MAKING THE CUT, HER WAY

“Many people talk about whether I can cut it because I am a woman,” she tells The Peak during her stop in Singapore earlier this year. 

“But it is really about whether I am credible or not to do the job, manage a team and give them direction. So I don’t think it matters if a person is a man or woman.”

But Jackson says she brings an important perspective to building cars – the woman’s – because half of Citroen’s customer base is female. There are also statistics in the UK, she adds, indicating that behind 95 per cent of decisions to buy a car, women are the ones who make the call on what colour to pick.
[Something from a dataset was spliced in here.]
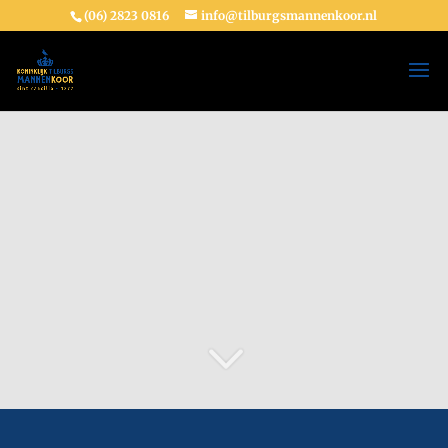
(06) 2823 0816
info@tilburgsmannenkoor.nl
3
“When I get into a car, it must of course have a good engine and gearbox, but I don’t get taken away discussing whether it’s got the right torque or not,” explains Jackson on what women usually look out for. “I don’t think most customers think about these intricate details. What I do look out for is whether the storage space is going to be easy to use. At Citroen, we are trying to move away from having hundreds of buttons and gadgets in the car and to instead have a simpler, but logical approach to these things.”

Ten years ago if anyone found out I was in this industry, they’d think I was a mechanic.

- JACKSON, ON GENDER PERCEPTIONS IN THE CAR INDUSTRY 

As a woman pioneer put in charge of a major carmaker, Jackson hopes others of her gender will be encouraged to go as far as she has in the industry.

“But I think it is going to take a long time for more women to step up because to get to the very top is about finding the right life balance,” she points out. “It is about whether you are willing to make sacrifices, because the higher you climb the ladder, trying to find that balance gets more difficult. If you are not willing to do so, then be happy where you are at.”